You need to monitor its level every month or so and keep it topped up. That usually means popping a tyre bead off the rim so you can see how much liquid sealant is left, adding more sealant if necessary and reseating the tyre. Or you can remove the valve core and squirt sealant through it.
Both can be slightly messy but Milkit has a system that lets you suck the liquid sealant out of the tyre, measure its volume, top it up and re-add it to the tyre. It’s a bit pricey but makes maintenance easier.
Tubeless tyre sealant will often fix flats without you even noticing – we’ve had quite large thorn-induced punctures that would have otherwise stopped us in our tracks that have sealed up without us realising, and with a negligible drop in tyre pressure.
But some holes are too large for the sealant. Sidewall damage is often the cause.
You’ll either get a persistent leak or the plug of sealant will blow out if you have anything above minimal air pressure in your tyre. You might want to carry tyre levers, a pump and a spare tube to swap in if that happens.
Tubeless tyre jargon buster
Thinking about switching to tubeless tyres but confused by some of the jargon? Here’s our guide to the key tyre terms you need to know.
- Bead: The part on the edge of the tyre that mates with the rim. This is specially made on tubeless tyres to help form an airtight seal and is usually a tighter fit than a non-tubeless tyre bead.
- Casing: The fabric part of the tyre that supports the rubber tread. In a tubeless tyre, this needs to be airtight to maintain the tyre’s pressure.
- Hookless bead: A spillover from mountain bike wheels, hookless beads remove the lip from the wheel rim. This allows the wheel to be lighter and stronger, while the tyre-rim interface can be more aerodynamically efficient. But some tyre makers advise against fitting their road tyres on hookless rims because there’s less contact with the tyre and a potentially increased risk of the tyre blowing off the rim. It’s best to check manufacturers’ websites for any compatibility issues.
- Removable core: Many tubeless valves have a removable central core. Take this out and you can get more air into the tyre more quickly to aid inflation. It can also be removed to top up sealant levels if you have a flat or the sealant has dried out.

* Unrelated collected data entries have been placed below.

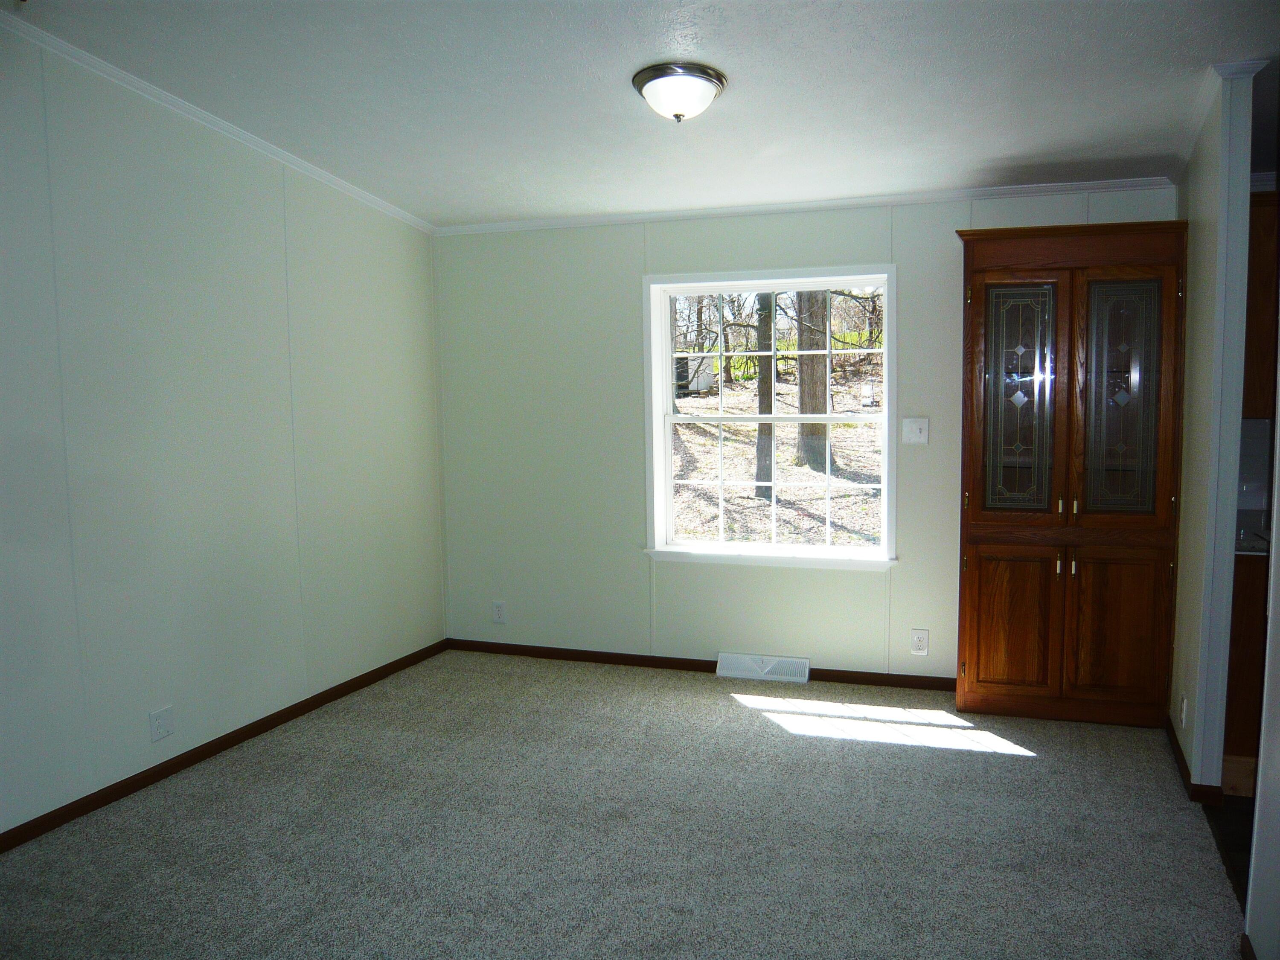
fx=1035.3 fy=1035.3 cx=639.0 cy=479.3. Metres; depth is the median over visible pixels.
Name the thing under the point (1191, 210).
right wall
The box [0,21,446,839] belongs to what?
left wall
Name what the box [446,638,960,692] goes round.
baseboard
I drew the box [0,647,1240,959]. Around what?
carpet floor
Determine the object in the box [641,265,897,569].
window
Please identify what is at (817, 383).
tree trunk
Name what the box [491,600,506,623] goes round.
wall socket
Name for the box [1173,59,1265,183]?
crown molding
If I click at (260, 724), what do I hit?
baseboard
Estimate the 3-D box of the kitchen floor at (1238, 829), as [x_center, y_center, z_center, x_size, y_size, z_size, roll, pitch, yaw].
[2.951,1.269,2.510,2.598,0.059,3.324,1,6,20]
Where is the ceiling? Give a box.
[5,0,1279,228]
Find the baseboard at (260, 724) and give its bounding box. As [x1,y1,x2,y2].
[0,640,448,852]
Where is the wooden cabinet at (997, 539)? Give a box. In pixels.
[953,219,1189,725]
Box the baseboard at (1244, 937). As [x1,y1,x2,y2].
[1239,932,1256,959]
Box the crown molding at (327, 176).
[0,10,434,232]
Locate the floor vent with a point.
(764, 670)
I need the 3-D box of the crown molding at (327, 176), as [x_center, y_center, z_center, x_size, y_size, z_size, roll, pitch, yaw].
[-2.049,-1.354,3.283,0.051,0.219,5.250,1,6,20]
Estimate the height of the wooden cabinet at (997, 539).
2.113 m
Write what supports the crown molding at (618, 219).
attached to the back wall at (902, 571)
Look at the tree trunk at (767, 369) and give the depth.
11.33 m
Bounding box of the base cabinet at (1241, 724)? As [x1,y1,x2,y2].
[1222,548,1268,794]
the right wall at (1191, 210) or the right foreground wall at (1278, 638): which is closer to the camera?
the right foreground wall at (1278, 638)
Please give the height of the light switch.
0.123 m
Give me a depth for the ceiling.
3.63 m
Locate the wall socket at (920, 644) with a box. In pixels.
[910,628,929,654]
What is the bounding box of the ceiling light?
[632,61,727,122]
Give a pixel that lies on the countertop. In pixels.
(1257, 549)
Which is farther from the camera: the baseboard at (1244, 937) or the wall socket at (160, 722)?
the wall socket at (160, 722)
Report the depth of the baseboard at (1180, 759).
3.70 m
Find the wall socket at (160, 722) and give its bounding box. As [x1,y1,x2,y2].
[147,706,174,741]
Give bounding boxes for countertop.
[1235,525,1270,555]
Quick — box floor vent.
[715,651,807,682]
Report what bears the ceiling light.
attached to the ceiling
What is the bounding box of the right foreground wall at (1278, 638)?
[1243,325,1279,959]
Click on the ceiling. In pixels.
(613, 106)
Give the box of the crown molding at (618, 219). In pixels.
[436,176,1176,234]
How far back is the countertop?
3.86 m
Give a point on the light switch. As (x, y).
(915, 426)
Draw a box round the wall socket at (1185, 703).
[1178,693,1187,728]
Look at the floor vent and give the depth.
5.21 m
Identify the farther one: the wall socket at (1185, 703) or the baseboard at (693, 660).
the baseboard at (693, 660)
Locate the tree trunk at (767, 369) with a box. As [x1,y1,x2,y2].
[753,288,776,496]
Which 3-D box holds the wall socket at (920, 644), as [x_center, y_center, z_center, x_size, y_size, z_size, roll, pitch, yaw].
[1.346,0.779,4.967,0.076,0.122,0.009,1,6,20]
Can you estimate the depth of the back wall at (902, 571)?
5.36 m
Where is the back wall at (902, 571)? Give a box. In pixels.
[433,186,1186,680]
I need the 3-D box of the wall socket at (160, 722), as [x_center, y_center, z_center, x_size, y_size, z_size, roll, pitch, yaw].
[-1.819,0.929,3.943,0.010,0.116,0.107,1,6,20]
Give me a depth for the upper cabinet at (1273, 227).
4.08 m
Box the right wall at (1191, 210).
[1171,69,1252,797]
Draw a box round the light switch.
[901,416,929,444]
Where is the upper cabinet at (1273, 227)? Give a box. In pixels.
[1242,191,1279,418]
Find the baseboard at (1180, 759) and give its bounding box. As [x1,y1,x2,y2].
[1163,713,1224,805]
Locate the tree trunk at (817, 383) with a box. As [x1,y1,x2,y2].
[794,292,832,470]
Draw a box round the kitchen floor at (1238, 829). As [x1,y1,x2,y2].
[1203,791,1255,907]
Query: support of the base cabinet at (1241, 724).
on the kitchen floor at (1238, 829)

- Reservoir pump: A pump that stores up compressed air, which you then discharge into the tyre. The higher volume of air pushed into a tubeless tyre at pressure can make sealing the tyre to the rim easier. You can also buy a separate reservoir that fits between a standard track pump and the tyre valve to achieve the same result.
- Sealant: Liquid poured into the tyre, typically latex-based, that helps it form an airtight bond to the rim and stop air leaks from minor punctures.

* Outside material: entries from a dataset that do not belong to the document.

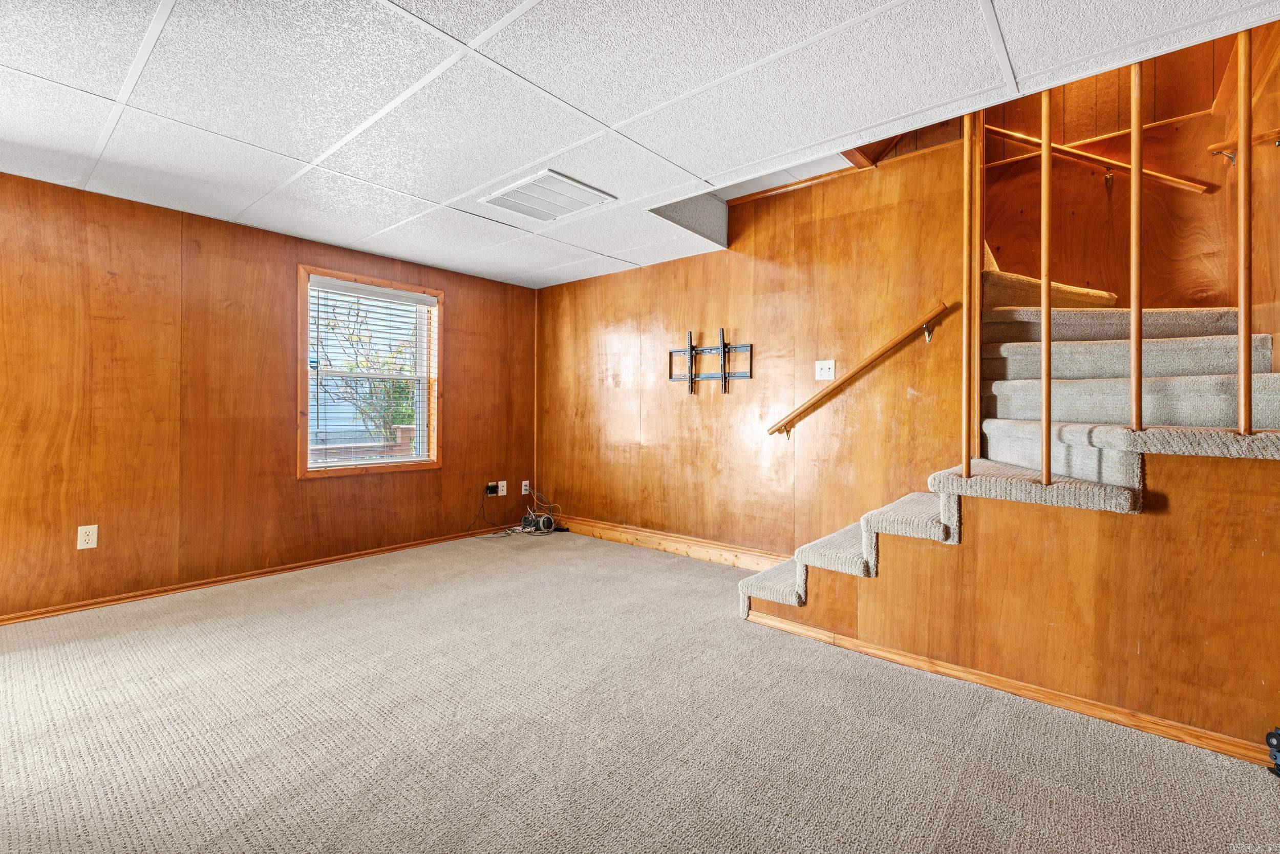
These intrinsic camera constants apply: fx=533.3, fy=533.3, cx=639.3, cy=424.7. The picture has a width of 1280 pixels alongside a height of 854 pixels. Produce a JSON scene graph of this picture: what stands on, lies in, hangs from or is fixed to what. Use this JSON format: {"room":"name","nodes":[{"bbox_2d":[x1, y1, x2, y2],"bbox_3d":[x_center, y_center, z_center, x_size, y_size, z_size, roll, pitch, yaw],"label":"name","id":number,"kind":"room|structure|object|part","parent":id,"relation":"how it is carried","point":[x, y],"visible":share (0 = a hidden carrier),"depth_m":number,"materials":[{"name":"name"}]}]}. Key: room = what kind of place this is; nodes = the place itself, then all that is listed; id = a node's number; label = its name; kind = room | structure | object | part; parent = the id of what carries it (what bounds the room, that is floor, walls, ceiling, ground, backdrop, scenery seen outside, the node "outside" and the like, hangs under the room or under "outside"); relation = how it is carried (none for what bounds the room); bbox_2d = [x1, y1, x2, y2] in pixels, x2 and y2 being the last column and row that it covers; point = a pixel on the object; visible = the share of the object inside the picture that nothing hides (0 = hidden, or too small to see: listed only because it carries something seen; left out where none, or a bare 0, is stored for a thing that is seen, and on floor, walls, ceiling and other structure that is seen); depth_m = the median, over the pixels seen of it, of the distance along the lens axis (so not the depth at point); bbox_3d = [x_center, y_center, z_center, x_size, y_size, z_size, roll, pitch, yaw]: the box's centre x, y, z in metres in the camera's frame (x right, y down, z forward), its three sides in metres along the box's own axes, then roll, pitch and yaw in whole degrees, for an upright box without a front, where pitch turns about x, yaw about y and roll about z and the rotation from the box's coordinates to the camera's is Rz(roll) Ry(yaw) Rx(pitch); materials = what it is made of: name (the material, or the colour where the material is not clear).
{"room":"basement","nodes":[
{"label":"basement","id":0,"kind":"room"},
{"bbox_2d":[0,168,538,622],"bbox_3d":[-2.512,-0.161,3.461,0.149,2.290,4.773,0,0,40],"label":"left wall","id":1,"kind":"structure","parent":0,"point":[436,476],"depth_m":3.14,"materials":[{"name":"brown wood"}]},
{"bbox_2d":[76,523,98,549],"bbox_3d":[-2.943,0.595,2.844,0.009,0.122,0.073,0,0,40],"label":"wall socket","id":2,"kind":"object","parent":1,"relation":"attached to","point":[83,531],"visible":0.99,"depth_m":2.84,"materials":[{"name":"white plastic"}]},
{"bbox_2d":[0,522,520,625],"bbox_3d":[-2.497,0.955,3.358,0.015,0.063,4.423,0,0,40],"label":"baseboard","id":3,"kind":"structure","parent":1,"relation":"attached to","point":[391,548],"depth_m":3.27,"materials":[{"name":"brown wood"}]},
{"bbox_2d":[296,264,442,478],"bbox_3d":[-2.029,-0.345,4.075,0.157,1.440,1.057,0,0,40],"label":"window","id":4,"kind":"structure","parent":1,"relation":"in","point":[407,469],"depth_m":4.03,"materials":[{"name":"brown wood"}]},
{"bbox_2d":[308,276,433,468],"bbox_3d":[-2.005,-0.364,4.018,0.056,1.297,0.884,0,0,40],"label":"window blind","id":5,"kind":"object","parent":4,"relation":"attached to","point":[357,290],"visible":0.96,"depth_m":3.98,"materials":[{"name":"white plastic"}]},
{"bbox_2d":[496,479,507,495],"bbox_3d":[-1.247,0.570,4.820,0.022,0.128,0.081,0,0,40],"label":"wall socket","id":6,"kind":"object","parent":1,"relation":"attached to","point":[504,484],"visible":0.96,"depth_m":4.81,"materials":[{"name":"white plastic"}]},
{"bbox_2d":[484,482,498,495],"bbox_3d":[-1.313,0.575,4.717,0.057,0.092,0.084,0,0,40],"label":"power adapter","id":7,"kind":"object","parent":6,"relation":"attached to","point":[492,489],"visible":0.97,"depth_m":4.71,"materials":[{"name":"black plastic"}]},
{"bbox_2d":[520,479,530,493],"bbox_3d":[-1.063,0.580,4.978,0.019,0.121,0.078,0,0,40],"label":"wall socket","id":8,"kind":"object","parent":1,"relation":"attached to","point":[527,484],"visible":0.96,"depth_m":4.97,"materials":[{"name":"white plastic"}]},
{"bbox_2d":[0,0,1279,287],"bbox_3d":[-0.469,-1.323,1.598,5.559,0.212,4.548,0,0,40],"label":"ceiling","id":9,"kind":"structure","parent":0,"point":[492,18],"depth_m":1.98,"materials":[{"name":"white tile"}]},
{"bbox_2d":[478,168,616,222],"bbox_3d":[-0.499,-1.237,2.924,0.548,0.021,0.480,0,0,40],"label":"ceiling vent","id":10,"kind":"object","parent":9,"relation":"in","point":[579,187],"visible":0.99,"depth_m":2.89,"materials":[{"name":"white metal"}]},
{"bbox_2d":[0,526,1279,853],"bbox_3d":[-0.125,1.066,1.752,5.964,0.108,5.563,0,0,40],"label":"carpet floor","id":11,"kind":"structure","parent":0,"point":[126,735],"depth_m":1.76,"materials":[{"name":"beige carpet"}]},
{"bbox_2d":[475,483,561,537],"bbox_3d":[-1.064,0.745,4.706,0.438,0.421,0.684,0,0,40],"label":"cable bundle","id":12,"kind":"object","parent":11,"relation":"on","point":[542,524],"visible":0.93,"depth_m":4.73,"materials":[{"name":"plastic"}]},
{"bbox_2d":[738,270,1279,629],"bbox_3d":[1.845,-0.220,2.542,2.330,2.403,2.311,0,0,40],"label":"staircase","id":13,"kind":"structure","parent":11,"relation":"on","point":[885,524],"depth_m":2.19,"materials":[{"name":"carpet"}]},
{"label":"step","id":14,"kind":"part","parent":13,"relation":"part of","materials":[{"name":"carpet"}]},
{"bbox_2d":[960,107,979,477],"bbox_3d":[1.294,-0.576,2.106,0.042,1.522,0.043,0,0,40],"label":"wooden post","id":15,"kind":"object","parent":13,"relation":"on","point":[965,466],"visible":0.97,"depth_m":2.09,"materials":[{"name":"brown wood"}]},
{"bbox_3d":[1.677,0.256,2.303,0.695,0.089,0.642,0,0,40],"label":"tread","id":16,"kind":"part","parent":13,"relation":"part of","materials":[{"name":"carpet"}]},
{"bbox_2d":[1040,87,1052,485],"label":"wooden spindle","id":17,"kind":"object","parent":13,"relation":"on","point":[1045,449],"visible":0.95,"depth_m":1.88,"materials":[{"name":"brown wood"}]},
{"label":"step","id":18,"kind":"part","parent":13,"relation":"part of","materials":[{"name":"grey carpet"}]},
{"bbox_2d":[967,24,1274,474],"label":"stair railing","id":19,"kind":"object","parent":13,"relation":"on","point":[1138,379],"visible":0.9,"depth_m":1.85,"materials":[{"name":"brown wood"}]},
{"bbox_3d":[2.064,0.065,2.129,1.110,0.076,0.866,0,0,40],"label":"tread","id":20,"kind":"part","parent":13,"relation":"part of","materials":[{"name":"carpet"}]},
{"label":"step","id":21,"kind":"part","parent":13,"relation":"part of","materials":[{"name":"grey carpet"}]},
{"bbox_2d":[1129,60,1143,437],"bbox_3d":[1.647,-0.598,1.766,0.031,1.289,0.032,0,0,40],"label":"baluster","id":22,"kind":"object","parent":13,"relation":"on","point":[1138,382],"visible":0.96,"depth_m":1.75,"materials":[{"name":"brown wood"}]},
{"bbox_2d":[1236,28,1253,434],"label":"wooden post","id":23,"kind":"object","parent":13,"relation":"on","point":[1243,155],"visible":0.96,"depth_m":1.58,"materials":[{"name":"brown wood"}]},
{"bbox_2d":[1265,726,1279,776],"bbox_3d":[1.901,0.951,1.533,0.115,0.134,0.110,0,0,40],"label":"black object","id":24,"kind":"object","parent":11,"relation":"on","point":[1268,738],"visible":0.99,"depth_m":1.56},
{"bbox_2d":[538,138,972,562],"bbox_3d":[0.492,-0.334,3.984,3.370,2.620,0.131,0,0,40],"label":"back wall","id":25,"kind":"structure","parent":0,"point":[712,259],"depth_m":3.57,"materials":[{"name":"brown wood"}]},
{"bbox_2d":[556,515,789,571],"bbox_3d":[0.293,0.912,4.025,3.102,0.113,0.019,0,0,40],"label":"baseboard","id":26,"kind":"structure","parent":25,"relation":"attached to","point":[669,538],"depth_m":4.03,"materials":[{"name":"brown wood"}]},
{"bbox_2d":[667,327,752,393],"bbox_3d":[0.484,-0.441,3.805,0.686,0.468,0.078,0,0,40],"label":"tv wall mount","id":27,"kind":"object","parent":25,"relation":"attached to","point":[725,377],"visible":0.99,"depth_m":3.80,"materials":[{"name":"black metal"}]},
{"bbox_2d":[815,358,836,379],"bbox_3d":[1.164,-0.351,3.353,0.115,0.121,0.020,0,0,40],"label":"light switch","id":28,"kind":"object","parent":25,"relation":"attached to","point":[830,377],"visible":0.98,"depth_m":3.36,"materials":[{"name":"white plastic"}]},
{"bbox_2d":[767,301,951,438],"bbox_3d":[1.248,-0.317,3.192,1.114,0.776,0.092,0,0,40],"label":"handrail","id":29,"kind":"object","parent":25,"relation":"attached to","point":[942,307],"visible":0.96,"depth_m":3.09,"materials":[{"name":"brown wood"}]},
{"bbox_2d":[753,444,1279,752],"bbox_3d":[1.417,0.541,2.091,2.240,0.978,0.110,0,0,40],"label":"stair side wall","id":30,"kind":"structure","parent":0,"point":[1148,521],"depth_m":1.85,"materials":[{"name":"brown wood"}]},
{"bbox_2d":[738,611,1275,766],"bbox_3d":[1.546,0.992,1.873,2.160,0.058,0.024,0,0,40],"label":"baseboard","id":31,"kind":"structure","parent":30,"relation":"attached to","point":[1045,692],"depth_m":1.94,"materials":[{"name":"brown wood"}]},
{"bbox_2d":[980,31,1260,310],"bbox_3d":[2.603,-1.344,3.139,1.518,3.136,0.145,0,0,40],"label":"stairwell wall","id":32,"kind":"structure","parent":0,"point":[1118,187],"depth_m":3.04,"materials":[{"name":"brown wood"}]},
{"bbox_2d":[984,123,1214,193],"bbox_3d":[2.575,-1.651,3.133,1.676,1.061,0.091,0,0,40],"label":"handrail","id":33,"kind":"object","parent":32,"relation":"attached to","point":[1171,177],"visible":0.8,"depth_m":3.06,"materials":[{"name":"brown wood"}]},
{"bbox_2d":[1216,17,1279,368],"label":"stairwell wall","id":34,"kind":"structure","parent":0,"point":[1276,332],"depth_m":2.37,"materials":[{"name":"brown wood"}]},
{"bbox_2d":[1208,127,1279,163],"bbox_3d":[2.686,-1.230,2.262,0.321,0.088,0.298,0,0,40],"label":"wall handrail","id":35,"kind":"object","parent":34,"relation":"attached to","point":[1278,143],"visible":0.94,"depth_m":2.36,"materials":[{"name":"brown wood"}]},
{"label":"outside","id":36,"kind":"structure","parent":0,"visible":0},
{"label":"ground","id":37,"kind":"structure","parent":36,"visible":0},
{"bbox_2d":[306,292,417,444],"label":"tree","id":38,"kind":"object","parent":37,"relation":"on","point":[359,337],"visible":0.4,"depth_m":7.86,"materials":[{"name":"green plant"}]},
{"bbox_2d":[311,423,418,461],"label":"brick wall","id":39,"kind":"structure","parent":37,"relation":"on","point":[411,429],"depth_m":6.23,"materials":[{"name":"brick"}]}
]}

- Sidewall: The outward-facing edges of the tyre that aren’t in contact with the road surface.
- Track pump: A long hand-operated pump for tyres. Using a standard track pump is often enough to seat a tubeless tyre, although you may need a reservoir pump to get a seal without too much elbow grease.
- Tread: The rubber compound that forms the outer surface of the tyre on which you ride.
- Tubeless-ready wheel: You need a tubeless-ready wheelset to set up tubeless tyres on your bike. Most, but not all, newer wheelsets will be tubeless-ready. They’ll be built to tolerances that mean there’s a close fit to tubeless tyres, which should aid installation. But some may need to have tubeless rim tape fitted to set them up for tubeless running.
- Tubeless valve: Since there’s no inner tube, a tubeless setup has a separate Presta-type valve. This is screwed into the wheel rim before mounting the tyre and has a seal around its base to prevent air loss around the rim’s valve hole.
- UST: Designation and standard for tubeless tyres and rims used by Mavic. Most Mavic wheels are UST tubeless and the brand recommends its UST tyres for use on its rims. UST is a slightly different standard, although other tubeless tyres should fit okay.